# Yönergeler
#1 Torba tasarı haberine göre yeni alınacak araçlarda vergi oranı hangi aralıkta değişecek?
#2 Torba tasarı haberinde "Hürriyet'ten Neşe Karanfil'in" ifadesinden "doğru bulmadığını belirtti." ifadesine kadar olan bölümü aynen tekrar yazın.
#3 Torba tasarı haberinde "Torba tasarıyla havacılık şirketlerine" diye başlayan paragrafı, ana bilgileri koruyarak madde listesi hâlinde yeniden yazın.

# Okuma metni
======

Hükümetin TBMM’ye sunduğu 130 maddelik torba tasarı kamuoyunda tepkilere neden olurken, paketin detaylarında yeni düzenlemeler de dikkat çekiyor. Paketle hükümet araçlarda değer artış yönetimiyle katmerli vergi artışının yolunu açtı. Yeni alınacak araçlarda değerine göre vergi yüzde 40 ile 68 oranında değişecek. Havacılık şirketlerine uçakta güvenlikçi bulundurma hakkı getiriliyor. Milli Sivil Havacılık Güvenlik Kurulu oluşturuluyor.
Torba tasarıyla havacılık şirketlerine uçakta silahlı güvenlikçi bulundurma hakkı getiriliyor. Buna göre Türkiye’nin tescilli sivil hava araçlarında özel eğitimli silahlı güvenlik görevlileri bulundurulabilecek. Türkiye’ye uçuşu olan yabancı tescilli sivil hava araçlarında silahlı güvenlik görevlisi bulundurulmasına izin verilmesine, mütekabiliyet ilkesi saklı kalmak kaydıyla İçişleri Bakanlığı yetkili olacak. Silahlı güvenlik görevlisinin görev, yetki ve sorumlulukları İçişleri Bakanlığı tarafından çıkarılacak yönetmelikle düzenlenecek. Milli Sivil Havacılık Güvenlik Kurulu oluşturuluyor. Kurul sivil havacılık güvenliği ile politikaları belirleyecek.
Hürriyet'ten Neşe Karanfil'in haberine göre; Cumhurbaşkanlığı Ekonomi Başdanışmanı Cemil Ertem, Orta Vadeli Program’da (OVP) maliyenin gereksiz bir telaşı olduğunu belirterek “Maliye tarafında bu telaşa gerek olmadığını düşünüyorum. Bütçe açığı/milli gelirşu anda yüzde 2, gerekirse yüzde 3’e gidebilirdi. Oysa Maliye tarafında, ‘Biz sıkı duruyoruz, bakın vergileri artırıyoruz’ telaşı var. Bence bu gereksiz bir telaş ve OVP’nin maliye tarafındaki vergi artışları gereksiz hatta sakıncalı” görüşünü dile getirdi. Ertem, NTV canlı yayınında yaptığı açıklamada, “Bütçe açığı/GSYH oranını illa yüzde 1.6’ya çekeceğiz anlayışı gereksiz” diyerek, maliye politikasında başarıyı faiz dışı fazla ve düşük bütçe açığı ile sınırlanmasını doğru bulmadığını belirtti.

======

# Sağlanan veriler
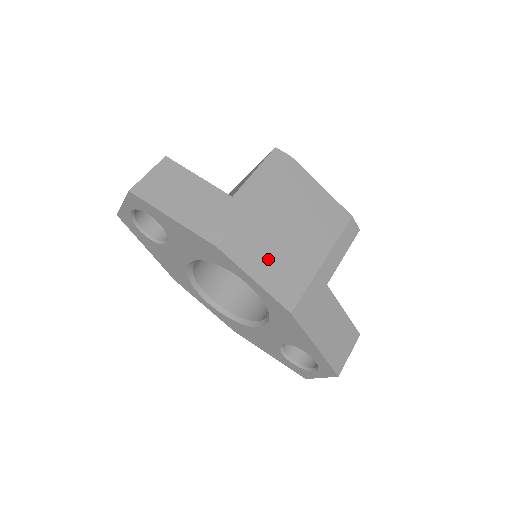
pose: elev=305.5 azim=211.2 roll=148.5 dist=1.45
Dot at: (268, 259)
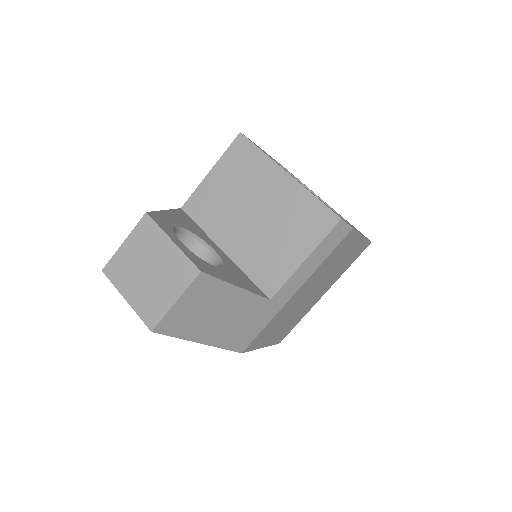
Dot at: (280, 327)
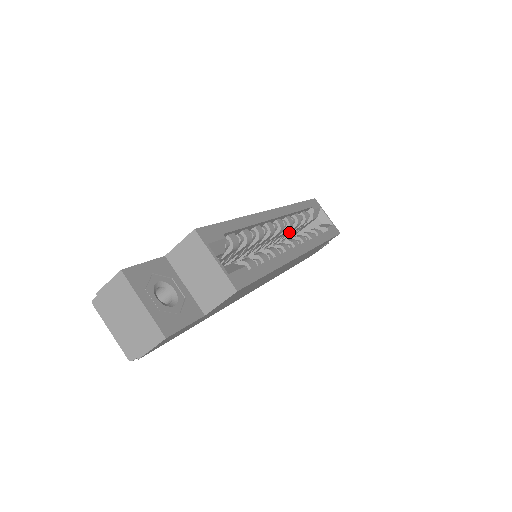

======

# Görev yanıtları
#1 Yüzde 40 ile 68 arasında değişecek.

#2
Hürriyet'ten Neşe Karanfil'in haberine göre; Cumhurbaşkanlığı Ekonomi Başdanışmanı Cemil Ertem, Orta Vadeli Program’da (OVP) maliyenin gereksiz bir telaşı olduğunu belirterek “Maliye tarafında bu telaşa gerek olmadığını düşünüyorum. Bütçe açığı/milli gelirşu anda yüzde 2, gerekirse yüzde 3’e gidebilirdi. Oysa Maliye tarafında, ‘Biz sıkı duruyoruz, bakın vergileri artırıyoruz’ telaşı var. Bence bu gereksiz bir telaş ve OVP’nin maliye tarafındaki vergi artışları gereksiz hatta sakıncalı” görüşünü dile getirdi. Ertem, NTV canlı yayınında yaptığı açıklamada, “Bütçe açığı/GSYH oranını illa yüzde 1.6’ya çekeceğiz anlayışı gereksiz” diyerek, maliye politikasında başarıyı faiz dışı fazla ve düşük bütçe açığı ile sınırlanmasını doğru bulmadığını belirtti.

#3
- Torba tasarı, havacılık şirketlerine uçakta silahlı güvenlikçi bulundurma hakkı getiriyor.
- Türkiye'nin tescilli sivil hava araçlarında özel eğitimli silahlı güvenlik görevlileri bulundurulabilecek.
- Türkiye'ye uçuşu olan yabancı tescilli sivil hava araçlarında silahlı güvenlik görevlisi bulundurulmasına, mütekabiliyet ilkesi saklı kalmak kaydıyla, İçişleri Bakanlığı izin verecek.
- Görevlilerin görev, yetki ve sorumlulukları İçişleri Bakanlığının çıkaracağı yönetmelikle düzenlenecek.
- Sivil havacılık güvenliği ile ilgili politikaları belirleyecek Milli Sivil Havacılık Güvenlik Kurulu oluşturuluyor.